(Passage for review):
####################

STATE OF NORTH CAROLINA v. JONATHAN LYNN BURROW

No. COA11-773

(Filed 7 February 2012)

1. Evidence — SBI report — testimony regarding report — non-testifying analyst — plain error

The trial court committed plain error in a trafficking in oxycodone case by admitting into evidence a State Bureau of Investigation (SBI) report detailing the chemical analysis of pills discovered in defendant’s pocket when the SBI analyst who put together the report did not testify at trial. Further, the trial court committed plain error in allowing a police detective to read the contents of the report during his testimony when he did not participate in the analysis in any way.

*3742. Drugs — trafficking in oxycodone — sufficient evidence— competent and incompetent evidence considered

The trial court did not err by denying defendant’s motion to dismiss the charge of trafficking in oxycodone. Although it was error for the trial court to admit a State Bureau of Investigation report and testimony concerning the results of the report into evidence, the trial court must consider both competent and incompetent evidence when ruling on a motion to dismiss. The State presented sufficient evidence of each essential element of the offense charged, or of a lesser offense included therein, and of defendant’s being the perpetrator of such offense.

Appeal by Defendant from judgment entered 24 February 2011 by Judge Beverly T. Beal in Lincoln County Superior Court. Heard in the Court of Appeals 16 November 2011.

Attorney General Roy Cooper, by Assistant Attorney General Barry H. Bloch, for the State.

James N. Freeman, Jr., for Defendant-appellant.

HUNTER, JR., Robert N., Judge.

Jonathan Lynn Burrow (“Defendant”) appeals from a jury verdict finding him guilty of trafficking in oxycodone. Defendant argues the trial court violated his Sixth Amendment right of confrontation by allowing into evidence a non-testifying analyst’s forensic analysis report (the “SBI report”) and testimony of a detective regarding the results of the SBI report. Defendant also argues the trial court erred by denying his motion to dismiss for lack of substantial evidence to support the charges. We disagree that the trial court erred in denying Defendant’s motion to dismiss. However, we agree the trial court erred by allowing the SBI report and testimony regarding the results of the report into evidence. Therefore, we grant Defendant a new trial.

I. Factual & Procedural Background

On 11 January 2010, a Lincoln County grand jury indicted Defendant for trafficking opium or heroin. Defendant was tried during the 21 February 2011 criminal session of the Lincoln County Superior Court before the Honorable Beverly T. Beal. The State’s evidence tended to show the following. On 2 December 2009, Patrol Sergeant Spencer Sumner of the Lincolnton police department responded to a call between 11:00 p.m. and 11:30 p.m. to investigate a car parked in *375the “Cheers and Wings” restaurant parking lot on North Aspen Street in Lincolnton. Sergeant Sumner parked his patrol car and walked up to the car. He found Defendant in the driver’s seat, one female in the front passenger seat, and another female in the back seat.

####################

(Information supplied):
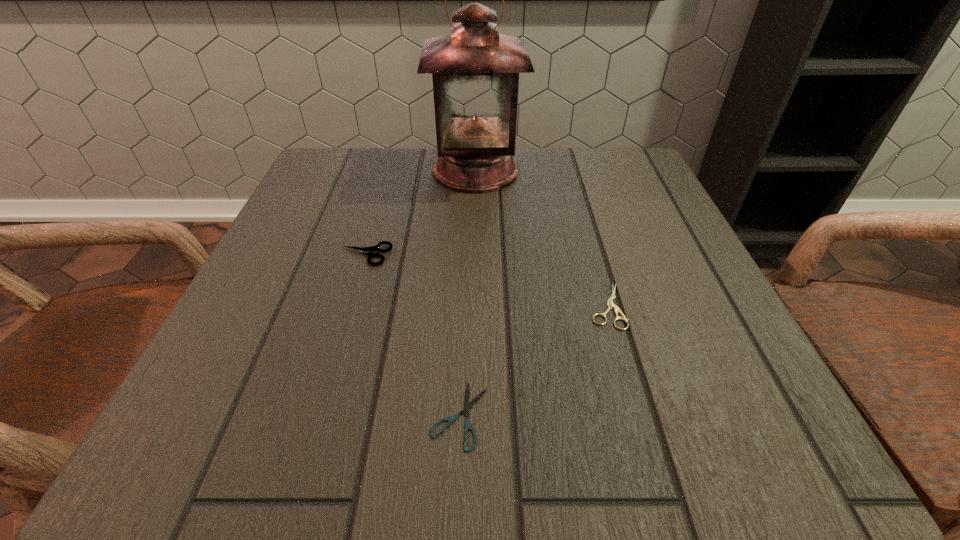
I want to click on the farthest object, so click(475, 70).

Locate an element on the screen. The height and width of the screenshot is (540, 960). the tallest object is located at coordinates (475, 70).

What are the coordinates of `the leftmost shears` in the screenshot? It's located at (368, 251).

Find the location of a particular element. the farthest shears is located at coordinates coord(368,251).

The width and height of the screenshot is (960, 540). I want to click on the rightmost object, so click(x=610, y=304).

This screenshot has width=960, height=540. I want to click on the third farthest object, so click(610, 304).

The height and width of the screenshot is (540, 960). I want to click on the nearest object, so [x=467, y=405].

This screenshot has height=540, width=960. In order to click on the second shears from left to right in this screenshot , I will do `click(467, 405)`.

I want to click on blank space located 0.180m on the left of the tallest object, so click(349, 170).

What are the coordinates of `free point located 0.360m on the right of the third shortest object` in the screenshot? It's located at (x=597, y=255).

####################

(What to produce): In the appellate opinion in the oxycodone trafficking case, what relief does the Court of Appeals grant the defendant?

(Answer box): A new trial.